Recorded data:
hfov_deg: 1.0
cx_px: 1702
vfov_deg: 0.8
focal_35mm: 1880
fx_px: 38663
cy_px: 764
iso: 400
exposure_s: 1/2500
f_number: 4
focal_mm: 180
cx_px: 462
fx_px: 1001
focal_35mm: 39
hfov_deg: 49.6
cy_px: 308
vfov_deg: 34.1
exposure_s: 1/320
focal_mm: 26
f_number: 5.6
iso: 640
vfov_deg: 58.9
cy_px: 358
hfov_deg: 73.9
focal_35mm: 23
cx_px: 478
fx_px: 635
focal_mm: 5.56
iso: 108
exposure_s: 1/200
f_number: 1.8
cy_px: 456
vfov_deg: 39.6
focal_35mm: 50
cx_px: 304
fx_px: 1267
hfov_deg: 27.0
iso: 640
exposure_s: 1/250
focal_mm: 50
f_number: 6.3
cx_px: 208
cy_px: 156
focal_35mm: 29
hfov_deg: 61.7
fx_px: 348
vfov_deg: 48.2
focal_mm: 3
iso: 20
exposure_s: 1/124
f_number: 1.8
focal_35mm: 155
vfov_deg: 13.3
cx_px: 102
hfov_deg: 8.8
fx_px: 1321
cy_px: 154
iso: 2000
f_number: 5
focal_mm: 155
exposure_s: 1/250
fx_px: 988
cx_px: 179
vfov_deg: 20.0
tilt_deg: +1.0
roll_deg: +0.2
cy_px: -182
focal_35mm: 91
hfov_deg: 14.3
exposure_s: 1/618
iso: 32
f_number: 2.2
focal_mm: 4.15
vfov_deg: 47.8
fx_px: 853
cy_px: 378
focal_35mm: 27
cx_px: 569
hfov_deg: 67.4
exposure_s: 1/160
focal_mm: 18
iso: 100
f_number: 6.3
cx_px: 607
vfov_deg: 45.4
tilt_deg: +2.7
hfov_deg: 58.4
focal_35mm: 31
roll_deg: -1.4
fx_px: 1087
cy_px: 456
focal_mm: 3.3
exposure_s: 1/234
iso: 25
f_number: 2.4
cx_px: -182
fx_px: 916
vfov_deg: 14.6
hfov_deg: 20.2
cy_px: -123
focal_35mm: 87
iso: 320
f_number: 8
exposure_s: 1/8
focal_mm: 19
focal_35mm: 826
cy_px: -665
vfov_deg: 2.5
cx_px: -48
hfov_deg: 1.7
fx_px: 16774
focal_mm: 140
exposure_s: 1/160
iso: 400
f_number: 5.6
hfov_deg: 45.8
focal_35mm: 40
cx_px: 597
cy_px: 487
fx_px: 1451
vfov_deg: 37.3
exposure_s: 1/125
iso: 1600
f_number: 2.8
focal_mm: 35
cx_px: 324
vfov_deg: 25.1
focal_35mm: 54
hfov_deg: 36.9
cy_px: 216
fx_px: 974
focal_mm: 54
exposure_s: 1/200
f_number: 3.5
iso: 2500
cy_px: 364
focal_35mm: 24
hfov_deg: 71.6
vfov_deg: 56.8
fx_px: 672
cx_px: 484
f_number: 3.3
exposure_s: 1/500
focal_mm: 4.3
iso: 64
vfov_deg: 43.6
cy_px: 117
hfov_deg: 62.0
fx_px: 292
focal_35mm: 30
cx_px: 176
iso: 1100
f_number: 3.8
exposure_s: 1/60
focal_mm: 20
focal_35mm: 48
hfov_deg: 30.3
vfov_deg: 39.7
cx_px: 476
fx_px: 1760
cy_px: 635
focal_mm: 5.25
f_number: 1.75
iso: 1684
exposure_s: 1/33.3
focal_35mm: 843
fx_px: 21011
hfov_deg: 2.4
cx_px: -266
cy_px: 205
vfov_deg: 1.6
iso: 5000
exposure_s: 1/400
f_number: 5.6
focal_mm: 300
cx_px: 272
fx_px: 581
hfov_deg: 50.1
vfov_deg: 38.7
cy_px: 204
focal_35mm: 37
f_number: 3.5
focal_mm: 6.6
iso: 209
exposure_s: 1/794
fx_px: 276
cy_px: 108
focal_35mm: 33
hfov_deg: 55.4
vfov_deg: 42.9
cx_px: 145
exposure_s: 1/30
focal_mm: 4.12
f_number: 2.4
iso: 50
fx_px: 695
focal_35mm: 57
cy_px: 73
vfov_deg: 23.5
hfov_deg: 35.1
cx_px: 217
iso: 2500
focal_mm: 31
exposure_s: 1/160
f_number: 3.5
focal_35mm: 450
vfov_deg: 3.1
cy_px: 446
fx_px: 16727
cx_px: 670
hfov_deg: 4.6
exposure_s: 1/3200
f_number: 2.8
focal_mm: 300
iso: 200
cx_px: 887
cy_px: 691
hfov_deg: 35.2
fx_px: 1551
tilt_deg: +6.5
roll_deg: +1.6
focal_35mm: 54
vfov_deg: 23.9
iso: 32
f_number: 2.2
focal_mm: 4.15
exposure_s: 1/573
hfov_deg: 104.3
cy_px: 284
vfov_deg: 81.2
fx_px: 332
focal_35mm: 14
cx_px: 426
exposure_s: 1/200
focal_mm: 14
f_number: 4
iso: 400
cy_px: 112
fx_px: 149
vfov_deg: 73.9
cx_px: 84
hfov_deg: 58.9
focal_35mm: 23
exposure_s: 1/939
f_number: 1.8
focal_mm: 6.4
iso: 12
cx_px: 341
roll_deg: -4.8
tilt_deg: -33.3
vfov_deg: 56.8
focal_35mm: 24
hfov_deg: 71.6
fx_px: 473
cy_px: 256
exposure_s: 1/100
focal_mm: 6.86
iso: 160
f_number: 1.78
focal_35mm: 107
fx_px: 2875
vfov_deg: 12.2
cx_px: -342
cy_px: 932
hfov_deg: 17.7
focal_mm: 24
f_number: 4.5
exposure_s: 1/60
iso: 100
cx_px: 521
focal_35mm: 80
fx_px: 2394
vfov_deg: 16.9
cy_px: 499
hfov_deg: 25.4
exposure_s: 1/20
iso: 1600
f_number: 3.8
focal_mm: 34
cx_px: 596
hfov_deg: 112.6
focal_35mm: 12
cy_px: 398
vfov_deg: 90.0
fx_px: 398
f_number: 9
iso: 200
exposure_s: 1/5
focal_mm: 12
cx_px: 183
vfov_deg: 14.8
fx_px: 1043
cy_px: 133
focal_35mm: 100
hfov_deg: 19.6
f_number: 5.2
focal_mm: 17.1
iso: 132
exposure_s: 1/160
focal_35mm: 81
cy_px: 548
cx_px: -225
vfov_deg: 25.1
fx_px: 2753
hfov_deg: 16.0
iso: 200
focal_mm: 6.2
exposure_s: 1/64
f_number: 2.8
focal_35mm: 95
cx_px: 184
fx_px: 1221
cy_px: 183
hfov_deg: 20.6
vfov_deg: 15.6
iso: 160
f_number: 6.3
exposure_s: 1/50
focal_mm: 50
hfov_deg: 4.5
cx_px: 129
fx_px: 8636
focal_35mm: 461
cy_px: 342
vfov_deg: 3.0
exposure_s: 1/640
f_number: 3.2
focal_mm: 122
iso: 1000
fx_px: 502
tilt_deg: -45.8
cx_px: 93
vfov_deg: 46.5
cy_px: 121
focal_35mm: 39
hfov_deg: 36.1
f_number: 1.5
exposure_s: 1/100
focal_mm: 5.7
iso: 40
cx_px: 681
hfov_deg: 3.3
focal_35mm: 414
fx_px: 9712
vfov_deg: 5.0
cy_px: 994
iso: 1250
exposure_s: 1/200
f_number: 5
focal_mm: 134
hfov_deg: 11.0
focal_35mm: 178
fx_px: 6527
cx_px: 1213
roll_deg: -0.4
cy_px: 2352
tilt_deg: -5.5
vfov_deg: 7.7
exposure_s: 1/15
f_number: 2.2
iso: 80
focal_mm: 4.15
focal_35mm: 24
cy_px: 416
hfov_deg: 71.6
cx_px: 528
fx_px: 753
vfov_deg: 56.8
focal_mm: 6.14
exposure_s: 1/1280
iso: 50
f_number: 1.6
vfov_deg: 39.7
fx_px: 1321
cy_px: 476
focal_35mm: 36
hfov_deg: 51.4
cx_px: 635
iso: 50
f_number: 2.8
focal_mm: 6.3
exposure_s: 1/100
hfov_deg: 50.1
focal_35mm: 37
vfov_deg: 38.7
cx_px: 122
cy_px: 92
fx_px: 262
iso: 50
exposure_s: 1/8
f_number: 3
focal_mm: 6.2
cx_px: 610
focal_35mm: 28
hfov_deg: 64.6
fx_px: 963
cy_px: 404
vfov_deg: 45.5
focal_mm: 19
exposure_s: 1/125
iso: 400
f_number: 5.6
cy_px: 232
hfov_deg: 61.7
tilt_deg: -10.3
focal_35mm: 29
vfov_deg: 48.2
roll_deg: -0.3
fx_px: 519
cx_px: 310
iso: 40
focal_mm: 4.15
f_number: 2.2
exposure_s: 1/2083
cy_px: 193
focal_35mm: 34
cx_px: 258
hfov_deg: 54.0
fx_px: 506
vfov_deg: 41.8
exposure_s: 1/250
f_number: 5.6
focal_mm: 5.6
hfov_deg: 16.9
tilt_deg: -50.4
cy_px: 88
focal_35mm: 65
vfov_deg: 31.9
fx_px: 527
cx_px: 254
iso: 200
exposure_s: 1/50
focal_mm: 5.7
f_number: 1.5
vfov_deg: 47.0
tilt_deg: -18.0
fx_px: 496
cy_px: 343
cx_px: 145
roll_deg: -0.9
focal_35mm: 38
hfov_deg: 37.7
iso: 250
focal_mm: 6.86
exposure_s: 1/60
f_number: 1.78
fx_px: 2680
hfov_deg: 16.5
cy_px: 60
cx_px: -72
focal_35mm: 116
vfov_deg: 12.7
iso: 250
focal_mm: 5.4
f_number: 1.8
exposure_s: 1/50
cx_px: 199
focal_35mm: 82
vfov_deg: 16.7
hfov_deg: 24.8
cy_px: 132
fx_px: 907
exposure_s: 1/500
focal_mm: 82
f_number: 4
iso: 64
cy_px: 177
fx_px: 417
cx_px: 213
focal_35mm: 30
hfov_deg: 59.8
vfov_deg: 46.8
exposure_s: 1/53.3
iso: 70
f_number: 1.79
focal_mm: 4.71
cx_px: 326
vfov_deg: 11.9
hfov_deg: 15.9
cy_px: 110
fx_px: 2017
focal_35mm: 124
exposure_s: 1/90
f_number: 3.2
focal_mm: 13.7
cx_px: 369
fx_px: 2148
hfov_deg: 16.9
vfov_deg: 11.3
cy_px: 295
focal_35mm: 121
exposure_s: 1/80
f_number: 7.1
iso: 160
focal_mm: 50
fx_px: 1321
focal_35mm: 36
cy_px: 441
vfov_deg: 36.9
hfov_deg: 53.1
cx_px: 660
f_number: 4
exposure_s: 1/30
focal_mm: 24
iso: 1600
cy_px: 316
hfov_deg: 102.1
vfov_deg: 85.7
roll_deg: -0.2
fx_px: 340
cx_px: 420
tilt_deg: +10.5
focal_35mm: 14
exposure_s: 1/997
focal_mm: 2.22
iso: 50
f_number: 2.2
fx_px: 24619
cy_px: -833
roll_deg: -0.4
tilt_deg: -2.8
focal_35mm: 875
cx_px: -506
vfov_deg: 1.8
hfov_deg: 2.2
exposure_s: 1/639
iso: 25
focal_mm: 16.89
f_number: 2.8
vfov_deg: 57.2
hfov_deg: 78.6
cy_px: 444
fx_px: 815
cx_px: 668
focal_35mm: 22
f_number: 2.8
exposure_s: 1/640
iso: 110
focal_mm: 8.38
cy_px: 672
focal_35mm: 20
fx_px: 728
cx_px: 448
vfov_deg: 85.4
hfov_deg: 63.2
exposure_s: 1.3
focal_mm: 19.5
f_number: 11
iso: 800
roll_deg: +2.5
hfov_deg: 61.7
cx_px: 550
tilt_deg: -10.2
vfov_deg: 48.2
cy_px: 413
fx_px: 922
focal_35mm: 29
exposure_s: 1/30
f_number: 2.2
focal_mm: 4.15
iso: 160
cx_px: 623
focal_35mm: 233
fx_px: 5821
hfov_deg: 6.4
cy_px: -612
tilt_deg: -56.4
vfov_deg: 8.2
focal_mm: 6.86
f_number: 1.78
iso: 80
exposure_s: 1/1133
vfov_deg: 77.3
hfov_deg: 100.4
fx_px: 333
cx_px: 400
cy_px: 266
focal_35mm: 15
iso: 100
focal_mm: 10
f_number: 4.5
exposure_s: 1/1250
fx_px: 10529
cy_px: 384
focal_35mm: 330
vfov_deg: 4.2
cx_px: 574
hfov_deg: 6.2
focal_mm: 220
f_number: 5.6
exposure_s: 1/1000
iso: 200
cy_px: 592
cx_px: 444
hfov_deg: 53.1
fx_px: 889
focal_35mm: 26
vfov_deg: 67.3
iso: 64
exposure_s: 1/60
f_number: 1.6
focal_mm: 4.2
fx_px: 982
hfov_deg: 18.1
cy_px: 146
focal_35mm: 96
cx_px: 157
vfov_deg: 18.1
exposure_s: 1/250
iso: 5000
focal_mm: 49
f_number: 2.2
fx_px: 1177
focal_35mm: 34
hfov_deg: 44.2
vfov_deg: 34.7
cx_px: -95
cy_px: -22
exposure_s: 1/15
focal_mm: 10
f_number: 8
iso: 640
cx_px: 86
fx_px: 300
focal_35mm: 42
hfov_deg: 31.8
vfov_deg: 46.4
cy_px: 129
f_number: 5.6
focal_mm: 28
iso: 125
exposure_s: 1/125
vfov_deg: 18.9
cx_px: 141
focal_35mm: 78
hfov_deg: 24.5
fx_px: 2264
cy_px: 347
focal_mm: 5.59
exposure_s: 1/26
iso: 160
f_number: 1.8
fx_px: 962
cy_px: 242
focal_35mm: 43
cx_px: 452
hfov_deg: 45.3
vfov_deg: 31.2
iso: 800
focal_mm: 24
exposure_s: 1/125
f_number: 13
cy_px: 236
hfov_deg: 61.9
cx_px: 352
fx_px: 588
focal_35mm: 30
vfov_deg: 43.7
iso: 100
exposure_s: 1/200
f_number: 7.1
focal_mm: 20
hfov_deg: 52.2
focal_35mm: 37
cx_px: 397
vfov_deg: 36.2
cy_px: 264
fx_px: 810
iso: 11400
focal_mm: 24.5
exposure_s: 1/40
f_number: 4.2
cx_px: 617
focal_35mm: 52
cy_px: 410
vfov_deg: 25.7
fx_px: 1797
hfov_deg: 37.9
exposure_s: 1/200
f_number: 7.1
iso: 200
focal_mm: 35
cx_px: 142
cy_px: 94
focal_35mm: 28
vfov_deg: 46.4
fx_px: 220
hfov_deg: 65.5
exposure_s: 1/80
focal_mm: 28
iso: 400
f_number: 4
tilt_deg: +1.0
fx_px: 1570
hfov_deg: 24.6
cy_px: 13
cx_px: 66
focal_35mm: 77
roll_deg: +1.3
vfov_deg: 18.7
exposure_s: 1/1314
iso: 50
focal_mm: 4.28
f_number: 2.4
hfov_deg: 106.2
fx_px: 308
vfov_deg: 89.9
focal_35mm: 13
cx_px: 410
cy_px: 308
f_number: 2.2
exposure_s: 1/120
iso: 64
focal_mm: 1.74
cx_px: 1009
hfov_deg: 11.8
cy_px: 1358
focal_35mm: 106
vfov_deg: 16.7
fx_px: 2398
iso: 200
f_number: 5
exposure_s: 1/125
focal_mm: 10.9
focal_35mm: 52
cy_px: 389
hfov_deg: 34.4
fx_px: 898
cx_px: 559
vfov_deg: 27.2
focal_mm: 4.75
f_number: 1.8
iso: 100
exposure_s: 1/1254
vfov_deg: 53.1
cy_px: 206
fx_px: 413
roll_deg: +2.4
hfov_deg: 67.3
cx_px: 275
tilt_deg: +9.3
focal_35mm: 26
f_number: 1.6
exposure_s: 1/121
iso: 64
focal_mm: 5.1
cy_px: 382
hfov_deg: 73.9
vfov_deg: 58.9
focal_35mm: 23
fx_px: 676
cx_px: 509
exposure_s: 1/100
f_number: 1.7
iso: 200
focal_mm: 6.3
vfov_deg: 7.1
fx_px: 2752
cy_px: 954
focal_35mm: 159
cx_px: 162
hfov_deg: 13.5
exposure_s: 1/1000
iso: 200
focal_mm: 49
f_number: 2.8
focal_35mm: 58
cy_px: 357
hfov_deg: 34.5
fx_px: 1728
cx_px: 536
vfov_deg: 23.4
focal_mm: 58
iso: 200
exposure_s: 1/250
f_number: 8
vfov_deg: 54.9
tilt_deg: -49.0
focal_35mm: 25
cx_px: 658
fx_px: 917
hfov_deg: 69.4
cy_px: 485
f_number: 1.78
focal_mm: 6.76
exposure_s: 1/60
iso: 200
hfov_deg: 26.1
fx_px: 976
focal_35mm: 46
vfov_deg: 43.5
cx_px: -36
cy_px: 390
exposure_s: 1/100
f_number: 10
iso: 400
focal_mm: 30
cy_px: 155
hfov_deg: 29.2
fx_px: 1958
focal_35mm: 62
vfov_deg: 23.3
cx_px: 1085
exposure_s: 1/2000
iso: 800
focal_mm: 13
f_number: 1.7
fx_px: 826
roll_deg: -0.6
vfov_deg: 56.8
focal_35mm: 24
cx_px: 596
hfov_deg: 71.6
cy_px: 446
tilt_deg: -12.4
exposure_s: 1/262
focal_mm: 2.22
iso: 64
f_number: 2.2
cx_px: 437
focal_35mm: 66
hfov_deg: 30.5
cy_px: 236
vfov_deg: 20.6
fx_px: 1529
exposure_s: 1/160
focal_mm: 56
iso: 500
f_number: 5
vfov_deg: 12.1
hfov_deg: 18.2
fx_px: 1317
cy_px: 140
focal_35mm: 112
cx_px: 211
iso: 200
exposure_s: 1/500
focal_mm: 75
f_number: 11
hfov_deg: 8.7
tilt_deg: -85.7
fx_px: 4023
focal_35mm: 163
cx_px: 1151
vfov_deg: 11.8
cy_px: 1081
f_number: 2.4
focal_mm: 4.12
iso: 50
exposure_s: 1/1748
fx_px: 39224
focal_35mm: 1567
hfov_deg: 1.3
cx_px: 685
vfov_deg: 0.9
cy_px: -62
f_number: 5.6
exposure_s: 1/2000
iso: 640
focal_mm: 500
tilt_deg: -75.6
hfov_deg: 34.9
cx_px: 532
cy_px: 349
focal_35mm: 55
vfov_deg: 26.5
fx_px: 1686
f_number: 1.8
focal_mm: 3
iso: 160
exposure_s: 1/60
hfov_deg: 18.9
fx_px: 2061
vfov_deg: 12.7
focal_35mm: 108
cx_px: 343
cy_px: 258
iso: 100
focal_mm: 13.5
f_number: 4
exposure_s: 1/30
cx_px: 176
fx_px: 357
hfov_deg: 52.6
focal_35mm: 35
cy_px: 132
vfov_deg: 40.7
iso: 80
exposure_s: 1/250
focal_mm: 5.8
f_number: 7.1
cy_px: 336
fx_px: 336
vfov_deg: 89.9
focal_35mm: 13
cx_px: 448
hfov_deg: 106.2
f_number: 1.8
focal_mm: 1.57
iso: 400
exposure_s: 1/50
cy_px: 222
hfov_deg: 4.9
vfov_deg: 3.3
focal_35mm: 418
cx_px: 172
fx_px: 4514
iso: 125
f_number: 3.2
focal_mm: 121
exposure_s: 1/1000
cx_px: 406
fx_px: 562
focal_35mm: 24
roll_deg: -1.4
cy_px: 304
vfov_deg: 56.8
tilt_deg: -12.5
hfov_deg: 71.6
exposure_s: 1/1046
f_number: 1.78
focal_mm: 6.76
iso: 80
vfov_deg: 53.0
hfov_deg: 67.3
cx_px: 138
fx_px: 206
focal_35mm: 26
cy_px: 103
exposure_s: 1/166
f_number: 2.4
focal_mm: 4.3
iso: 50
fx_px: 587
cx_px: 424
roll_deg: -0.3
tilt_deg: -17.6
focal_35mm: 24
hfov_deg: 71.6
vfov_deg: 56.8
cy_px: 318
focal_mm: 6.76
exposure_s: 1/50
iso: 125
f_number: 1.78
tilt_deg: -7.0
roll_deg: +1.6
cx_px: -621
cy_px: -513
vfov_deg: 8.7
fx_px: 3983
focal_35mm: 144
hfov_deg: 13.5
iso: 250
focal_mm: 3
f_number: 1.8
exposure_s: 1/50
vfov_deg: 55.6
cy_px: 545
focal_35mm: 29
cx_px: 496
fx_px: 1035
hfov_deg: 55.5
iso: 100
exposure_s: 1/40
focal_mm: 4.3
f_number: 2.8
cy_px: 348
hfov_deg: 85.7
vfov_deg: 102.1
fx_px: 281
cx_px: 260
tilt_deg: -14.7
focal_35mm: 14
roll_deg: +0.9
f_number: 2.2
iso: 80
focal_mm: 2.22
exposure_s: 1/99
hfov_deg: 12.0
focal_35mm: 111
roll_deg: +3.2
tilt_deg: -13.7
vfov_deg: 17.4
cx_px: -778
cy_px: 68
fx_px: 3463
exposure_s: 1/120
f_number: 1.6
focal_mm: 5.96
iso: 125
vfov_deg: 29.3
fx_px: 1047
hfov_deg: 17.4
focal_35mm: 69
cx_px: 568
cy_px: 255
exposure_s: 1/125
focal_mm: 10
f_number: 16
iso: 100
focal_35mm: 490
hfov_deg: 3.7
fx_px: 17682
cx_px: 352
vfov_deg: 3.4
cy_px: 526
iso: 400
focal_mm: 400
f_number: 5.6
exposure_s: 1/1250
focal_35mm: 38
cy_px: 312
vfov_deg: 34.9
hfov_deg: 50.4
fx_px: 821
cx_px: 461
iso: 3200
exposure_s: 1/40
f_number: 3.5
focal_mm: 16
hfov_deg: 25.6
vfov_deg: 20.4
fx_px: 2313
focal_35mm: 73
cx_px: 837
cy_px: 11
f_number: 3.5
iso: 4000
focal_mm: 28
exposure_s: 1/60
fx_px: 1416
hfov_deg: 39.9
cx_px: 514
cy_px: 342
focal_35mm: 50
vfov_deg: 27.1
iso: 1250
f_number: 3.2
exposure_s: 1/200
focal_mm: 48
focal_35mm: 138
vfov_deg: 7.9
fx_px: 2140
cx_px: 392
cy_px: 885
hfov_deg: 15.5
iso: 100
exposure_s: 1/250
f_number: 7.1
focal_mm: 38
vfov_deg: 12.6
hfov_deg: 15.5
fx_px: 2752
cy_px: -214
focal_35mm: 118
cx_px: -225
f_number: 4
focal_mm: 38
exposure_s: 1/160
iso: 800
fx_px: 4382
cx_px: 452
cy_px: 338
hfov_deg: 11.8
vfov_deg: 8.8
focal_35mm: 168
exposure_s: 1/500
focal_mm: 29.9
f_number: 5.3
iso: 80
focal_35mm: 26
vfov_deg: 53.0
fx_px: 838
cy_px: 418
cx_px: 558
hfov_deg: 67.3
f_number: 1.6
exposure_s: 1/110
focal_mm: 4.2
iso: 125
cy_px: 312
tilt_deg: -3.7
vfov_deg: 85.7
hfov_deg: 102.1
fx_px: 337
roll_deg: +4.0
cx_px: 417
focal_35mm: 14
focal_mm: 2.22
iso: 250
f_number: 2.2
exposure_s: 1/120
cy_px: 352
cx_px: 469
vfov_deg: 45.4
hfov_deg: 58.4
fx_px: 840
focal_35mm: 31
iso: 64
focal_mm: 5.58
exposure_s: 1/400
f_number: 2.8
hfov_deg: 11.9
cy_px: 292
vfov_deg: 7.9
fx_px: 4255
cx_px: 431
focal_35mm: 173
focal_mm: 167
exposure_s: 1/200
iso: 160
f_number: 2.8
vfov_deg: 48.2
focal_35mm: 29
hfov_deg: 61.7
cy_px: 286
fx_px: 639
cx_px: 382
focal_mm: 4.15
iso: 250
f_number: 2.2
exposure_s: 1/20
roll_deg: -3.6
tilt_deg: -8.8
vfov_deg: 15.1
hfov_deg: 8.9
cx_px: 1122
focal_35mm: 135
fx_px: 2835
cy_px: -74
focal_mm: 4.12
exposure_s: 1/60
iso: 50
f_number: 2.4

- **BRIEF**: All that is needed is the exact run of lines above from the line containing "focal_35mm: 66" through the line containing "fx_px: 1686", both of them included.

- **SOLUTION FOR THIS EXERCISE**:
focal_35mm: 66
hfov_deg: 30.5
cy_px: 236
vfov_deg: 20.6
fx_px: 1529
exposure_s: 1/160
focal_mm: 56
iso: 500
f_number: 5
vfov_deg: 12.1
hfov_deg: 18.2
fx_px: 1317
cy_px: 140
focal_35mm: 112
cx_px: 211
iso: 200
exposure_s: 1/500
focal_mm: 75
f_number: 11
hfov_deg: 8.7
tilt_deg: -85.7
fx_px: 4023
focal_35mm: 163
cx_px: 1151
vfov_deg: 11.8
cy_px: 1081
f_number: 2.4
focal_mm: 4.12
iso: 50
exposure_s: 1/1748
fx_px: 39224
focal_35mm: 1567
hfov_deg: 1.3
cx_px: 685
vfov_deg: 0.9
cy_px: -62
f_number: 5.6
exposure_s: 1/2000
iso: 640
focal_mm: 500
tilt_deg: -75.6
hfov_deg: 34.9
cx_px: 532
cy_px: 349
focal_35mm: 55
vfov_deg: 26.5
fx_px: 1686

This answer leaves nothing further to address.